The Guardian’s comment / opinion pages are always headed by a quotation from CP Scott, 1921 Guardian editor, “Comment is free… but facts are sacred.”
That idea becomes quaint in a world where large numbers of people are aligned with the infamous claim of a senior advisor to Dubya Bush, reported by Ron Suskind in October 2004,
The aide said that guys like me were “in what we call the reality-based community,” which he defined as people who “believe that solutions emerge from your judicious study of discernible reality.” I nodded and murmured something about enlightenment principles and empiricism. He cut me off. “That’s not the way the world really works anymore.” He continued “We’re an empire now, and when we act, we create our own reality. And while you’re studying that reality—judiciously, as you will—we’ll act again, creating other new realities, which you can study too, and that’s how things will sort out. We’re history’s actors … and you, all of you, will be left to just study what we do.”
For everyone who is signed up to this, that is, those who have liberated themselves from the pitiful limitations of the reality-based community, there is no objective reality. By believing something you make it real. Empirical or historical evidence is irrelevant, a distraction, a waste of your precious time. So whatever you believe about vaccines, about covid, the result of the last US presidential election, lizard people, the Deep State and QAnon, the rights of sovereign citizens, pixies, the way the climate works… it’s all true. No matter what it is that you believe, either for or against. And no matter if you contradict yourself or change your mind completely tomorrow. It’s all true. When you believe it, you make it true.
SSR.
You nailed it again.
And much food for thought from Kel.
I,ll be awake all night now thinking it over, and over repeatedly.

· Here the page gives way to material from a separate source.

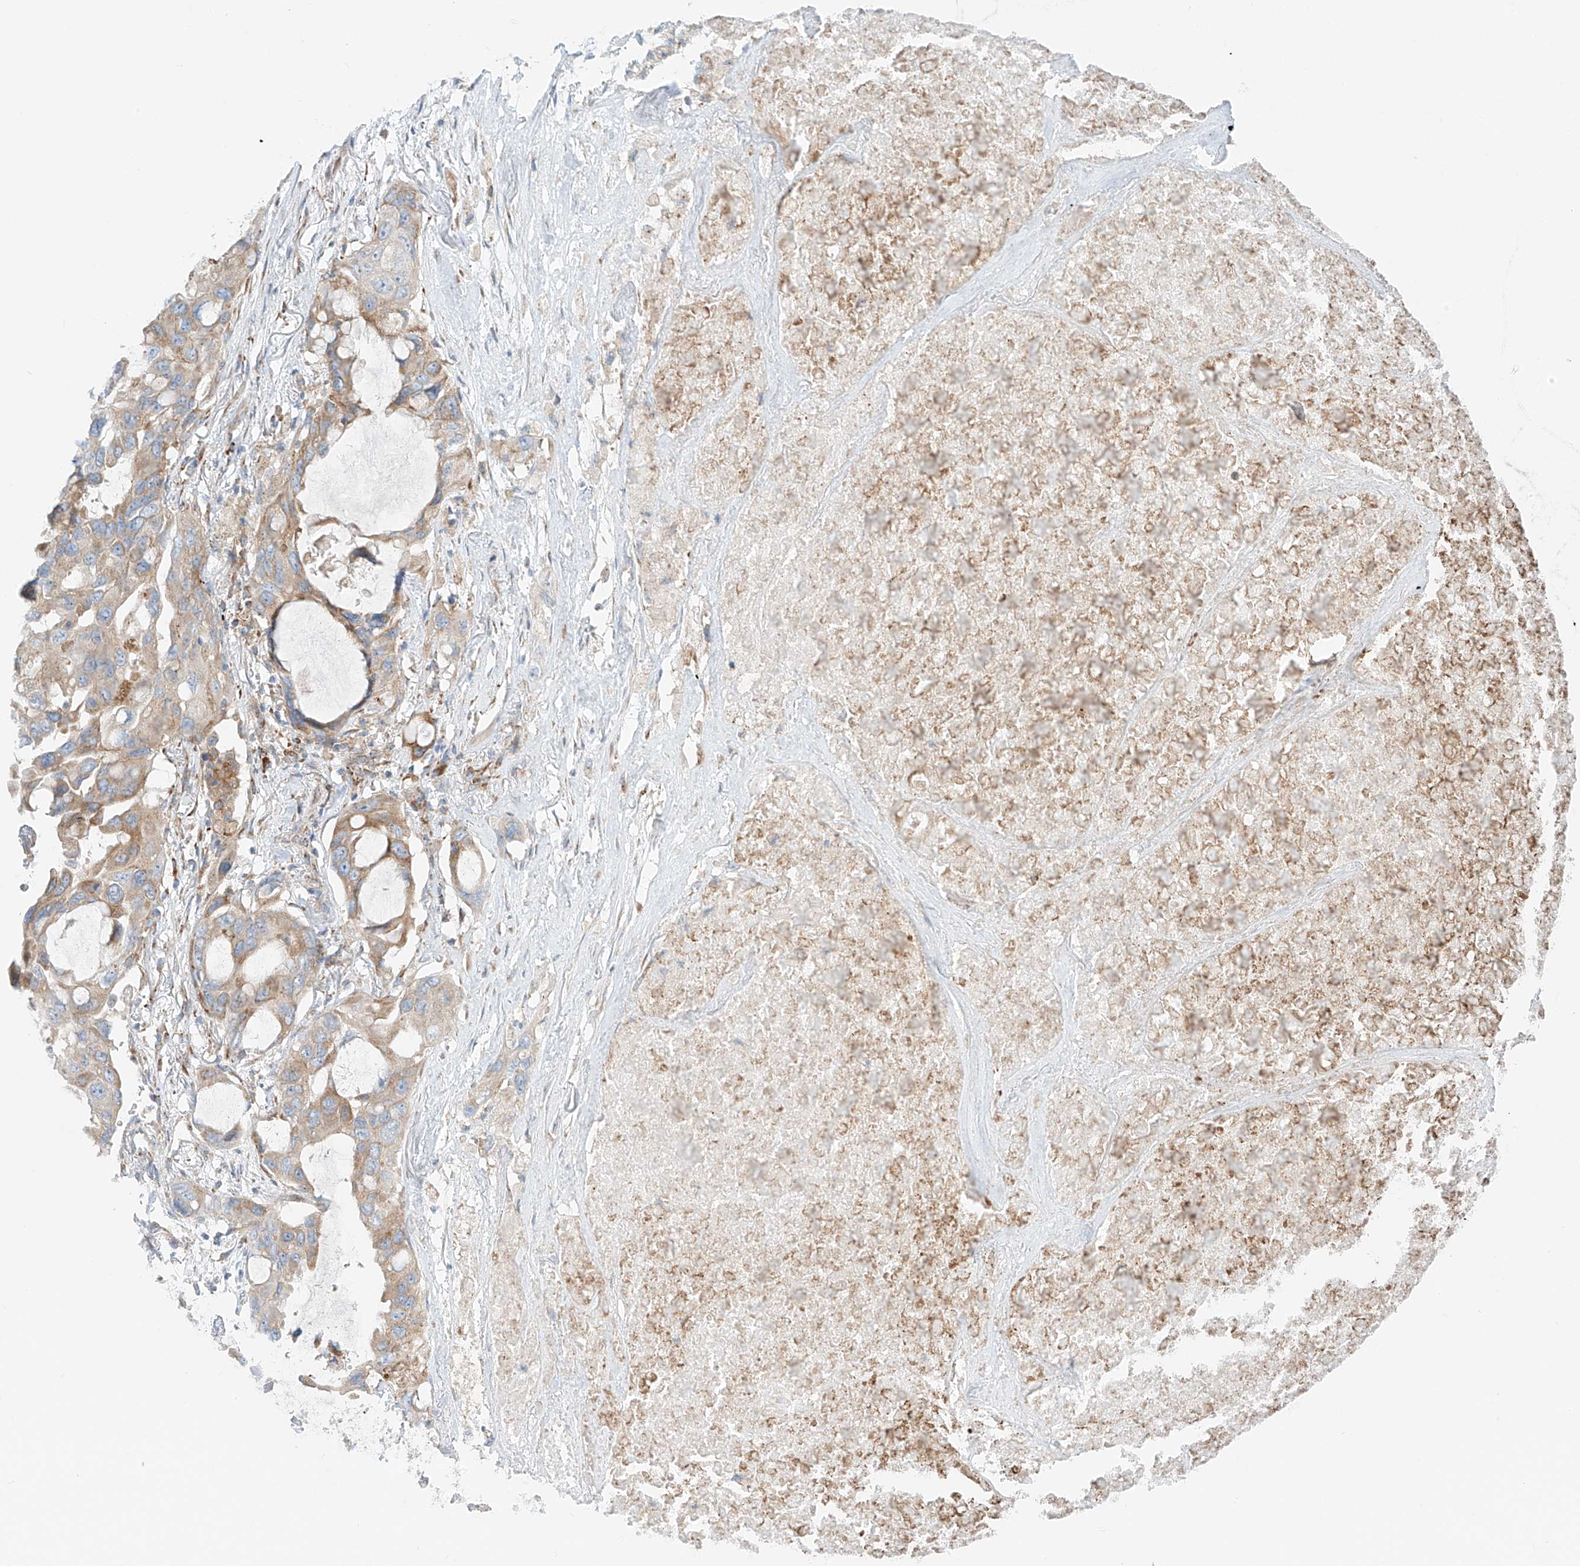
{"staining": {"intensity": "weak", "quantity": ">75%", "location": "cytoplasmic/membranous"}, "tissue": "lung cancer", "cell_type": "Tumor cells", "image_type": "cancer", "snomed": [{"axis": "morphology", "description": "Squamous cell carcinoma, NOS"}, {"axis": "topography", "description": "Lung"}], "caption": "Immunohistochemical staining of human lung cancer (squamous cell carcinoma) shows low levels of weak cytoplasmic/membranous staining in about >75% of tumor cells. Immunohistochemistry (ihc) stains the protein of interest in brown and the nuclei are stained blue.", "gene": "EIPR1", "patient": {"sex": "female", "age": 73}}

Yeah, I loved that piece SSR. I hate to say it but the guy is probably right, reality is the one we create (in our minds) much more than mere substance, matter, science etc. I remarked numerous times on these pages wondering about how people were sucked in during the dark ages to believe whatever fairy story was being peddled by the powers that be. Then came the enlightenment, and sill old me thought we would never go backwards, as a society, what with how educated and connected and intelligent we all are.
And here I find myself witnessing a slide back into the dark ages which parallels nicely with the age of peak technology (so far).
We could all go backwards, mightily, as a species. At the moment that looks inevitable, almost.
That civilisations peak and decline is a given – in antiquity they seemed eternal to those involved but collapse can be surprisingly rapid.
My favourite has always been the Indus cultures, exemplified by Harappa & Mohenjo Daro – their existence not even a rumour or myth for two millennia until discovered in the 1920s.
Shelley’s Ozymandias ought to be recited when Parliaments sits, rather than prayers.
In our hubris we suppose that our current, fossil energy dependent and supremely rapacious, western societies will not have our collective collar felt by Nemesis.
True Kel, except when the solstice is on the 21st December. 😉
The question for me is whether we allow such important public policy to come down to what the most reluctant will tolerate. Whatever happened to evidence-based policy. Even Morrison in urging Australia taking action, was basing it on international relationships rather than taking steps to avoid the planet being fried. But in the end it will come down to what Canavan Christensen and Pitt will allow to happen if sufficiently bribed.